Many Canadian children report ethnic, racial bullying at schools, study finds

Many children in Canada say they’ve witnessed others being insulted, bullied, or excluded based on the colour of their skin, a new survey has found.

The poll, conducted by the Angus Reid Institute in partnership with the University of British Columbia, shows 58 per cent of children asked have reported such an incident, with 14 per cent saying they’ve been subjected to these kinds of behaviours based on their race or ethnicity.

According to researchers, visible minority children were three times as likely as white children to face personal abuse, while Indigenous children were twice as likely.

Many of the kids who said they were targeted have noted the abuse was something they “carry with them after it happens,” the pollster says, adding more than half reported moving past the bullying.
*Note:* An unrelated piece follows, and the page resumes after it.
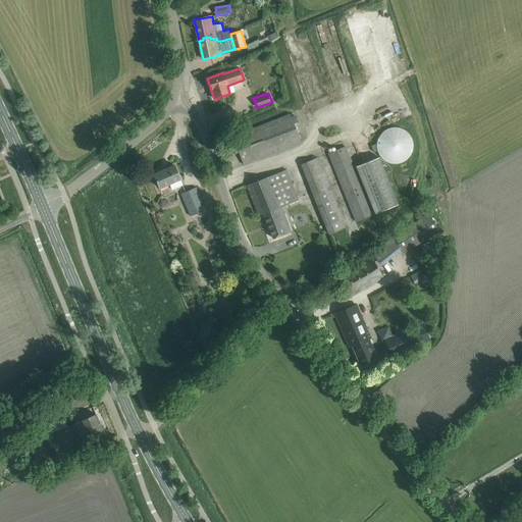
[(232,137),(244,164),(257,159),(301,142),(294,122),(298,121),(296,115),(291,116),(291,114),(232,137)]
Despite all this, most children said they have an outlet to talk about these issues. Nearly ninety per cent of respondents say they talk to their parents or family about racial bullying and discrimination.
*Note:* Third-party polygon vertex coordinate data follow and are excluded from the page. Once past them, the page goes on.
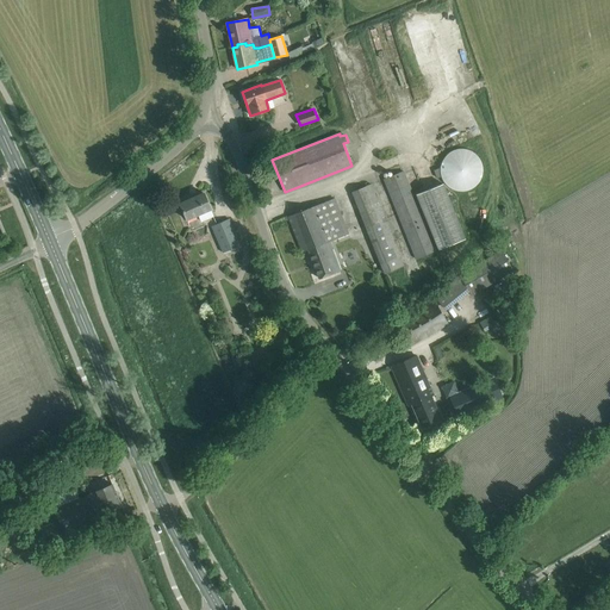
[(481,175),(483,170),(481,166),(480,160),(477,155),(472,151),(466,149),(460,149),(455,150),(450,151),(447,155),(443,159),(441,165),(440,170),(441,176),(443,181),(447,186),(450,188),(455,191),(460,192),(466,191),(472,188),(477,185),(480,180),(481,175)]
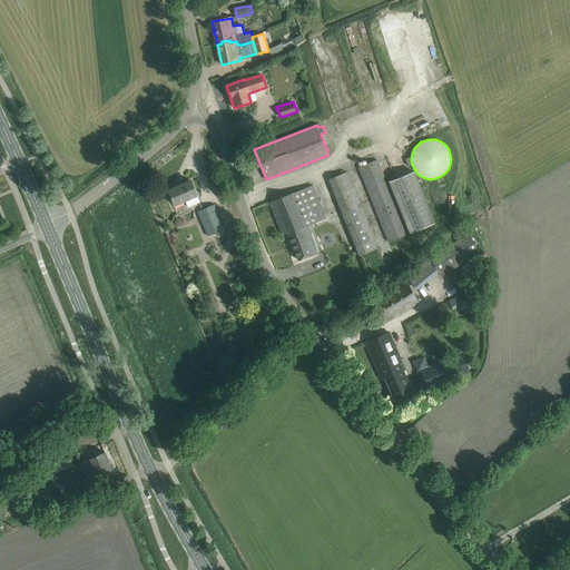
[(376,160),(359,167),(389,242),(406,234),(376,160)]
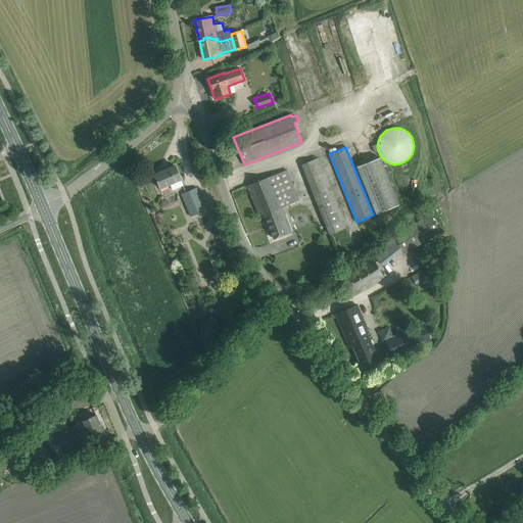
[(376,214),(399,204),(379,157),(357,167),(376,214)]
“There may, however, be more for teachers and school staff to do,” the Angus Reid Institute says. “Three-in-ten victims of bullying or abuse say that staff in their school were either unaware of it or just ignored it.”

Missing pieces of history

The study also found there appears to be a bit of a gap in teaching children about racism and discrimination in Canada throughout the country’s history.

Nearly 21 per cent of students polled said they hadn’t learned anything about Canada’s history with racism, while 26 per cent of respondents said they didn’t.

One third of children said they never learned about slavery in Canada, while half said they didn’t learn about the internment of Japanese Canadians during World War II, the study found. Meanwhile, 61 per cent said they never learned about the head tax on Chinese immigrants to Canada, while 80 per cent of kids surveyed said the Komagata Maru tragedy was missing from their curriculums.

The study notes children in more diverse schools are “significantly more likely” than those whose student bodies are made up of children from mostly the same background to say they’ve learned about these issues, as well as Indigenous treaties, residential schools, and multiculturalism.

“The findings on how many kids experience racial bullying and harassment is disturbing, but what it is more shocking is what our children are not learning in school,” said Dr. Henry Yu, associate professor in the UBC department of history and National Forum planning committee member.

(Angus Reid Institute)

More than 870 children between the ages of 12 and 17 took part in the study. This is the third in a series conducted by the Angus Reid Institute and UBC.

The findings come after a National Forum on Anti-Asian Racism was held by UBC in June, the findings of which researchers hope will help push communities and government stakeholders to address racism in Canada.

Yu says the results of this latest survey bear many similarities to the findings from the June forum.

“That we have a national problem with ignoring or denying racism,” added Yu. “If more than half of our children have never learned even the basics of Canada’s long history of racism, we will never solve this ongoing problem.”

“No child should ever experience bullying and exclusion because of their race or ethnicity, but sadly, this study finds that racism is a daily reality for many Canadian children,” said UBC President and Vice-Chancellor Santa J. Ono. “I am hopeful that this study, along with our report from UBC’s inaugural National Forum on Anti-Asian racism, will spur urgently needed national conversations in the fight against racism in Canada.”